** Given text follows **

Isaiah saw God upon His throne and seraphim before that throne.
With one pair of wings they covered their faces. With another pair they covered their feet. And with one pair they flew through the heavens. But what interests us more particularly at the moment is that they cry, “Holy, holy, holy is the Lord of hosts: the whole earth is full of His glory.” Isaiah 6:1-3.
What a beautiful picture! What a God-glorifying picture! What an example of humility! What an indictment upon so much that is actually practiced by men upon the “whole earth”!
Do you agree with the seraphim?
Listen to the conversation of men round about you. Listen carefully to your own speech. Observe whether you cover your face and figuratively stop your ears or absorb and remain untouched by the blasphemy, the cursing, the swearing wherein God’s name is taken in vain, before you answer the question as to whether or not you agree with the seraphim that holy, holy, holy is the Lord God of hosts!
It is rather difficult to say and prove the point that we live in a day and age when God’s name is taken in vain more widely and boldly than ever before. We have lived only in this age, and the writings of men, their published works, do not necessarily reflect with accuracy what the common man spoke on the street, in private and in his conversation with others. One thing has become evident in the life span of the generation to which the undersigned belongs: whereas formerly an evil word, a word that then was considered objectionable and liable to be branded as cursing and swearing was present only by its first letter to be followed with a blank space, today it is spelled out in full and appears in what formerly were considered refined and cultured writings. Radio and television still have their restraints so as not to offend the public. But God’s name is not lifted with reverence today in many circles. It is not handled with the care demanded and revealed in Holy Writ. And the tragedy of it all is that the ears of the believers in God’s church become calloused so that the daily hearing of it does not pierce our souls as it once did and always ought to do.

** End of Given text **
** The data follows **

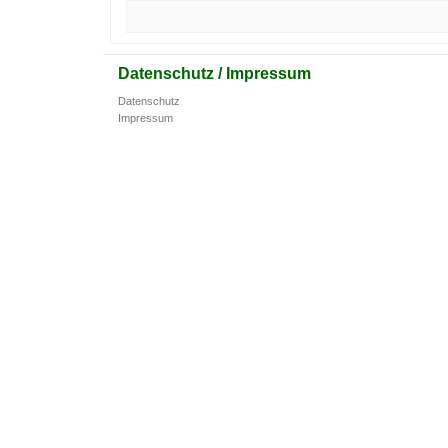
Datenschutz / Impressum
Datenschutz
Impressum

** End of The data **

Your goal
Reproduce the portion of the seraphim text starting at "What a beautiful" and ending at "God of hosts!". The listing has no connection to the text.

Exercise solution
What a beautiful picture! What a God-glorifying picture! What an example of humility! What an indictment upon so much that is actually practiced by men upon the “whole earth”!
Do you agree with the seraphim?
Listen to the conversation of men round about you. Listen carefully to your own speech. Observe whether you cover your face and figuratively stop your ears or absorb and remain untouched by the blasphemy, the cursing, the swearing wherein God’s name is taken in vain, before you answer the question as to whether or not you agree with the seraphim that holy, holy, holy is the Lord God of hosts!